_EXERCISE REQUIREMENTS_.
a: In the text on suffering and the curse, please recast the paragraph beginning "1.The Curse of Sin" as a short bulleted list that keeps its main facts.
b: Carry on the text on suffering and the curse from its final sentence.

_DOCUMENT TEXT_.

We must realize that while we are still on this fallen earth, suffering and hardships will be our companions. And even as we face the reality of suffering, we can wait expectantly for the day when “No longer there will be any curse” (Rev. 22:3). Until then suffering will exist.
Have you heard someone tell you that your suffering, sickness or financial struggle is a result of a generational curse or a sin you committed which opened the door to the curse? They say, “Maybe you were part of a ritual or an offering to a god as a child, and therefore you are facing the consequences now.” According to them, that curse needs to be found and then broken if you are to be free from its consequences. When such things are put before believers, they are often confused or start to think there could be some truth in this kind of reasoning. As always, a good question to ask as a thumb rule is: What does the Bible say about this?
1.The Curse of Sin. Man was commanded not to eat of the fruit of the tree of knowledge of good and evil, and was told that the consequence of disobedience would be that he would surely die (Gen. 2:17). However, Satan lied and convinced Eve (and Adam) to eat the fruit anyway (Gen. 3:4). When the first man Adam sinned and fell into sin, it brought the curse of sin over all humanity. Everyone has been plagued with sin since the fall. Not only was man under the curse of sin, but the whole creation is also groaning under this curse (Rom. 8:19-21). Sin brought in suffering, sickness and death. All suffering today either directly or indirectly exists therefore because of the fall of man into sin. Therefore, all of creation waits and longs to be rescued from sin (Rom. 8:19-21). This means it is not incorrect to say that we are all affected by the curse which was brought about by sin.

_DATASET CONTENT_.
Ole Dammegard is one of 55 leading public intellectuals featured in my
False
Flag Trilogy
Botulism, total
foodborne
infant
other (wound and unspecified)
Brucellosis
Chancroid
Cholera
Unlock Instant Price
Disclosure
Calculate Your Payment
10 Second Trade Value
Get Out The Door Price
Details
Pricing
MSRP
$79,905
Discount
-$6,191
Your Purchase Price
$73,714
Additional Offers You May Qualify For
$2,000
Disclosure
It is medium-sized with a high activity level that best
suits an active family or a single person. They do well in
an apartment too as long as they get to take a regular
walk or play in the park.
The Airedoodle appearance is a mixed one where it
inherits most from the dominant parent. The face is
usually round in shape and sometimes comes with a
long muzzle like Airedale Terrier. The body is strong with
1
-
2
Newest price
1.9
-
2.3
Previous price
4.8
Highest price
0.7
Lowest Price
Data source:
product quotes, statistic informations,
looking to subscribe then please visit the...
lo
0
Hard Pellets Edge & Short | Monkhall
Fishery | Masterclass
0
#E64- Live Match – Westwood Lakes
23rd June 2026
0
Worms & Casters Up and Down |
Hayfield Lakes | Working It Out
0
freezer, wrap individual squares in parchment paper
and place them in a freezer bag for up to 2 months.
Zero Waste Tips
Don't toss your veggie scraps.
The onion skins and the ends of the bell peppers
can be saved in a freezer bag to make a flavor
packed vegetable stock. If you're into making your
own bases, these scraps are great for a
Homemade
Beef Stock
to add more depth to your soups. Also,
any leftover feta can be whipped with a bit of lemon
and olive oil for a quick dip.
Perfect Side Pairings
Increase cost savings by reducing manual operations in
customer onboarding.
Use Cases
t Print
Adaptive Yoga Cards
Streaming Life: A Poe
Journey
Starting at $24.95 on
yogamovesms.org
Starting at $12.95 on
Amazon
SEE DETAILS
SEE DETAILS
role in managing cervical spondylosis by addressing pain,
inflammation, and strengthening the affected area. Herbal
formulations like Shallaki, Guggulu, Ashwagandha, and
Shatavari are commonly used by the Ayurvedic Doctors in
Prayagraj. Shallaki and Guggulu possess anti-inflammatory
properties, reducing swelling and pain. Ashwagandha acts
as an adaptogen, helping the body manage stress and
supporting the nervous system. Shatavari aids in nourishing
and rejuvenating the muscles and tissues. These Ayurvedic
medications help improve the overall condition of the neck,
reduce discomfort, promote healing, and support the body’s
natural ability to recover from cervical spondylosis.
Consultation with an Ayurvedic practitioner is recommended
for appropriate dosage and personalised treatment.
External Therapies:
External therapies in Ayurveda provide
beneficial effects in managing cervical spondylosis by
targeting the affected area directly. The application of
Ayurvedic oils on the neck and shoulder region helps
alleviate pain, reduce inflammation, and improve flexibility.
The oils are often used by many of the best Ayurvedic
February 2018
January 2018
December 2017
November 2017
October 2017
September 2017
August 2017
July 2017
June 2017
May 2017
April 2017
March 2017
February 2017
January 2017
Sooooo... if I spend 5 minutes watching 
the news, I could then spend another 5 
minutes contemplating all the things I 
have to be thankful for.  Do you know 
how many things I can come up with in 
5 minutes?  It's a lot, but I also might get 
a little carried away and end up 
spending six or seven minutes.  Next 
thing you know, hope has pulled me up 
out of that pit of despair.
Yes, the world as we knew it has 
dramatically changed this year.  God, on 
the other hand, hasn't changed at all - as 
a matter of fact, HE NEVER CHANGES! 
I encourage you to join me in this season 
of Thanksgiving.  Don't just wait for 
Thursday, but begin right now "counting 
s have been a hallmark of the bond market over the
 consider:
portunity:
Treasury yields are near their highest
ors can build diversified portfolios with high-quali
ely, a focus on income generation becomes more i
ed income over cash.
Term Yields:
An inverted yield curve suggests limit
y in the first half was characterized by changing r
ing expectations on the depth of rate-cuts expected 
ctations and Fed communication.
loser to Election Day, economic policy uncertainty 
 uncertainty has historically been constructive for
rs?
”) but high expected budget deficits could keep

_OUTPUTS IN ORDER_.
a:
The Curse of Sin
- Man was commanded not to eat from the tree of knowledge of good and evil and was warned that disobedience would bring death (Gen. 2:17).
- Satan lied and persuaded Eve (and Adam) to eat the fruit anyway (Gen. 3:4).
- Adam's fall brought the curse of sin on all humanity, and everyone has been plagued with sin since.
- The whole creation also groans under this curse and longs to be rescued from sin (Rom. 8:19-21).
- Sin brought suffering, sickness and death, so all suffering today exists, directly or indirectly, because of the fall.
- It is therefore correct to say that everyone is affected by the curse that sin brought.

b:
But the question is, do Christians face certain sufferings because of curses incurred by past indiscretions (either of themselves or of their ancestors)?
2. A New Creation.As we seek to think this through, let’s start with a foundational question: Who is a Christian? A Christian is one who has put their trust in Christ, who has repented of their sins and has understood that apart from Christ there is no other way to be saved, that Christ is the only way. A Christian is one whom God has rescued from sin and death through the suffering and death that Christ endured on the cross.
Paul, writing to Christians in Rome, says “There is therefore now no condemnation for those who are in Christ Jesus. For the law of the Spirit of life has set you free in Christ Jesus from the law of sin and death. For God has done what the law, weakened by the flesh, could not do. By sending his own Son in the likeness of sinful flesh and for sin, he condemned sin in the flesh, in order that the righteous requirement of the law might be fulfilled in us, who walk not according to the flesh but according to the Spirit”(Rom. 8:1-4 ).
The first Adam brought sin into the world, while the Second Adam (Christ) overcame sin and death at the cross.